Samedi, à la veille du scrutin, l’éditorialiste franco-libanais Issa Goraieb résumait l’enjeu du scrutin d’aujourd’hui dans les colonnes de L’Orient-Le Jour : « Pour concluant que soit le test, force est de constater l'énormité de la tâche de rassemblement qui attend le prochain quinquennat.

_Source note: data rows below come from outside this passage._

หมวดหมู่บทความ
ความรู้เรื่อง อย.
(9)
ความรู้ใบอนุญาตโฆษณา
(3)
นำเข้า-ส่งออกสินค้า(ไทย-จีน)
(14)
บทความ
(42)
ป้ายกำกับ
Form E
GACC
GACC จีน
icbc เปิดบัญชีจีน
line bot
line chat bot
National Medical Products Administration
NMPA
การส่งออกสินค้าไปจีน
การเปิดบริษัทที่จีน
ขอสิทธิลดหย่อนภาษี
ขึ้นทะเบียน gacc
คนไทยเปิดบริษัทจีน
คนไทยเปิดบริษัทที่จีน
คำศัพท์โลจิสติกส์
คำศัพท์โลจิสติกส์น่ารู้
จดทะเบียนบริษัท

Car ce sont deux idées certaines et contradictoires de la France, de son identité, de sa société et de sa place dans le monde qui divisent aujourd'hui le peuple de ce pays, de manière plus dramatique que ne l'a jamais fait la classique émulation entre gauche et droite ».

Président du Centre libanais des droits humains et membre du collectif « You Stink ! » (Vous puez), Wadih el Asmar ne cache pas non plus ses craintes face au programme de Marine Le Pen, qu’il juge « discriminatoire ». 

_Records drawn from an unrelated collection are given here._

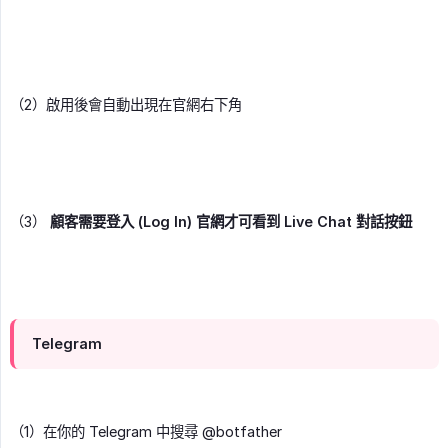
（2）啟用後會自動出現在官網右下角
（3）
顧客需要登入 (Log In) 官網才可看到 Live Chat 對話按鈕
Telegram
（1）在你的 Telegram 中搜尋 @botfather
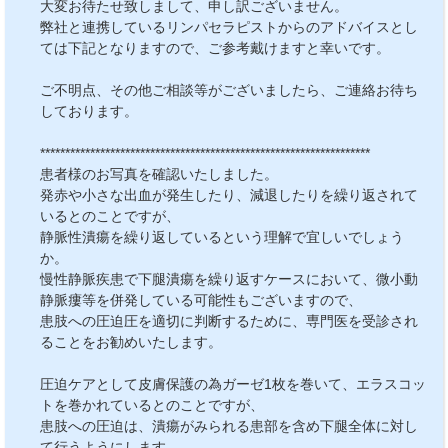
大変お待たせ致しまして、申し訳ございません。
弊社と連携しているリンパセラピストからのアドバイスとし
ては下記となりますので、ご参考戴けますと幸いです。
ご不明点、その他ご相談等がございましたら、ご連絡お待ち
しております。
******************************************************************
患者様のお写真を確認いたしました。
発赤や小さな出血が発生したり、減退したりを繰り返されて
いるとのことですが、
静脈性潰瘍を繰り返しているという理解で宜しいでしょう
か。
慢性静脈疾患で下腿潰瘍を繰り返すケースにおいて、微小動
静脈瘻等を併発している可能性もございますので、
患肢への圧迫圧を適切に判断するために、専門医を受診され
ることをお勧めいたします。
圧迫ケアとして皮膚保護の為ガーゼ1枚を巻いて、エラスコッ
トを巻かれているとのことですが、
患肢への圧迫は、潰瘍がみられる患部を含め下腿全体に対し
て行うようにします。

À LIRE : François Fillon, le candidat de la droite française qui fait frémir les musulmans

« Fracturer l’unité française comme elle le propose me rappelle trop nos échecs libanais dus à ces divisions », confie l’activiste à MEE.

Après avoir soutenu François Fillon fin avril, Nicolas Delage s’apprête à déposer un bulletin FN dans l’urne ce dimanche. « En France, la dégradation se situe surtout au niveau de la sécurité, c’est la question principale », assène-t-il.

Sa femme en revanche, dont il porte la procuration, ne votera pas Le Pen mais Macron. « Elle a changé d’avis » à cause de la proposition de la candidate d’abroger la double nationalité hors UE, précise-t-il.  

En France, la dégradation se situe surtout au niveau de la sécurité, c’est la question principale

Peu de Franco-Libanais sont favorables à cette mesure, y compris parmi les sympathisants FN.

Militante frontiste de longue date, Sophie Akl souhaiterait que les dossiers soient négociés au « cas par cas » et ce, « quelle que soit l’appartenance religieuse ». Toutefois, « cela ne m’empêchera pas de voter dimanche pour madame Le Pen », assure-t-elle.

« À situation exceptionnelle, mesure exceptionnelle […]. L’intérêt de la France prime sur les intérêts personnels […]. On ne saurait accepter des taux d’immigration étrangère qui mettent en péril l’équilibre démographique de la France, la communautarisation de la société qui en découle et les dérives de l’islam en France […] », justifie cette Française installée au Liban depuis plus de dix ans.